In alloy grades, silicon also increases strength (but not plasticity!) when quenched and tempered.
Silicon also has a moderate effect on hardenability of steel.
But there are always less desireable aspects of any element in an alloy
Silicon is detrimental to surface quality in low carbon steels, a condition that is especially magnified in low carbon resulfurized steels.
Silicon is detrimental to tool life in machining as it forms hard abrasive particles which increase tool wear and thus lower the steel’s machinability.
Bottom line, on plain carbon and alloy bar steels, silicon contents of 0.10, 0.15-.35 weight percent are typical; On resulfurized , and resufurized and rephosphorized free machining steels, silicon analysis above 0.02 wt % is cause for concern, due to potential surface quality and certain tool life issues. Silicon metal photo Opal
The weldability of steels is influenced primarily by the carbon content. At higher carbon levels, steels may need either pre- or post- weld heat treatment in order to prevent stress build up and weld cracking.

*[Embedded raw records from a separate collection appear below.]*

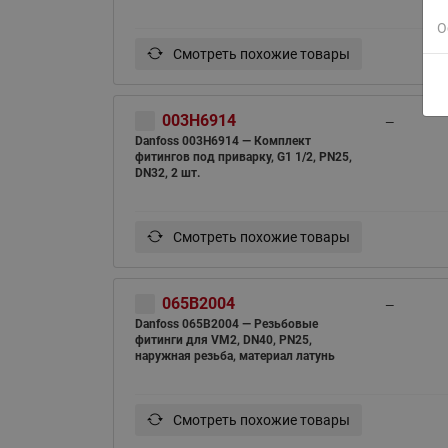
О
Смотреть похожие товары
003H6914
—
Danfoss 003H6914 — Комплект
фитингов под приварку, G1 1/2, PN25,
DN32, 2 шт.
Смотреть похожие товары
065B2004
—
Danfoss 065B2004 — Резьбовые
фитинги для VM2, DN40, PN25,
наружная резьба, материал латунь
Смотреть похожие товары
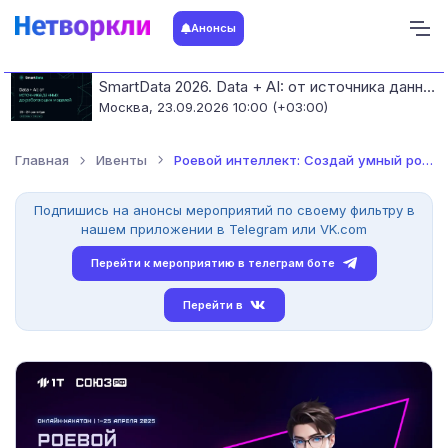
Анонсы
SmartData 2026. Data + AI: от источника данных до работающих моделей
Москва,
23.09.2026 10:00 (+03:00)
Главная
Ивенты
Роевой интеллект: Создай умный рой беспилотников и спаси мир...
Подпишись на анонсы мероприятий по своему фильтру в
нашем приложении в Telegram или VK.com
Перейти к мероприятию в телеграм боте
Перейти в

Generally speaking, if the Carbon Equivalent (CE) is 0.35 or below, no pre- or post- weld thermal treatment is needed. In our experience with maintenance welding, we have found that preheating was beneficial between 0.35 and 0.55 CE. Above 0.55 CE we usually both pre- and post- weld heated to relieve stress and prevent cracking.
So CE= .35 max.
However the other elements that are contained in the steel also have an effect on the steel’s “carbon equivalence.” These additional elements can really add up in scrap fed electric arc furnace steels that now predominate in our market.
Here are two formulas for calculating Carbon Equivalents. CE=%C+(%Mn/6)+(%Cr+%Mo+%Va)/5 + (%Si+%Ni+%Cu)/15
This is the first formula I learned when I took over metallurgical support for maintenance ‘back in the day.’
In this formula you can see that 6 points of Manganese are approximately equal to one point of Carbon. 5 points of Chrome, Moly or Vanadium are roughly equal to a point of Carbon, while it takes about 15 points of Silicon, Nickel or Copper to get about the same effect as one point of Carbon.
The GE formula for Carbon Equivalency is CE= C+(Mn/6)+(Ni/20)+(Cr/10)+(Cu/40)+(Mo/50)+(Va/10). If this is less than .35 max, you should have no need to pre or post weld thermal treat in most cases. As long as CE is no more than .35, you probably won’t need to preheat or post weld stress relieve your welded parts. above .35 CE, you may need either or both depending on section thickness and CE.
* (I) added (extra parentheses) to keep (the terms) clear in (this post); no (scathing rebukes) from (math teachers) please!